Present exactly, and only, the lines running from the line that contains "Tesla裁員10%牽動中國車市價格戰 兩高管離去再" through the end of the entries below.
· · · ·
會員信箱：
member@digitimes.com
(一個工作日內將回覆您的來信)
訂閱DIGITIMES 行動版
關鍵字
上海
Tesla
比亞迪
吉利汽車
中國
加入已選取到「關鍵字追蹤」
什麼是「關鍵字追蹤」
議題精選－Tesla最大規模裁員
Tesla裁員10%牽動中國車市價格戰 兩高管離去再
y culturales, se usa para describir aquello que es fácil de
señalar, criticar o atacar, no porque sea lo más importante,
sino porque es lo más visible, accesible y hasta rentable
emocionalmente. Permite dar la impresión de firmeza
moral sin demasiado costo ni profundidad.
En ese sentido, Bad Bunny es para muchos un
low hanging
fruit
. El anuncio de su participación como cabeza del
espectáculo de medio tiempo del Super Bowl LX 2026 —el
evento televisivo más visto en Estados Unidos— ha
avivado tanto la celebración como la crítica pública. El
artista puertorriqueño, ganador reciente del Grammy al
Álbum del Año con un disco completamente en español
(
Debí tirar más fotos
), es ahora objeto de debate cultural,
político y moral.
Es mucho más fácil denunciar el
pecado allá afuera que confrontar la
· · · ·
**RESULT BELOW**
Tesla裁員10%牽動中國車市價格戰 兩高管離去再
y culturales, se usa para describir aquello que es fácil de
señalar, criticar o atacar, no porque sea lo más importante,
sino porque es lo más visible, accesible y hasta rentable
emocionalmente. Permite dar la impresión de firmeza
moral sin demasiado costo ni profundidad.
En ese sentido, Bad Bunny es para muchos un
low hanging
fruit
. El anuncio de su participación como cabeza del
espectáculo de medio tiempo del Super Bowl LX 2026 —el
evento televisivo más visto en Estados Unidos— ha
avivado tanto la celebración como la crítica pública. El
artista puertorriqueño, ganador reciente del Grammy al
Álbum del Año con un disco completamente en español
(
Debí tirar más fotos
), es ahora objeto de debate cultural,
político y moral.
Es mucho más fácil denunciar el
pecado allá afuera que confrontar la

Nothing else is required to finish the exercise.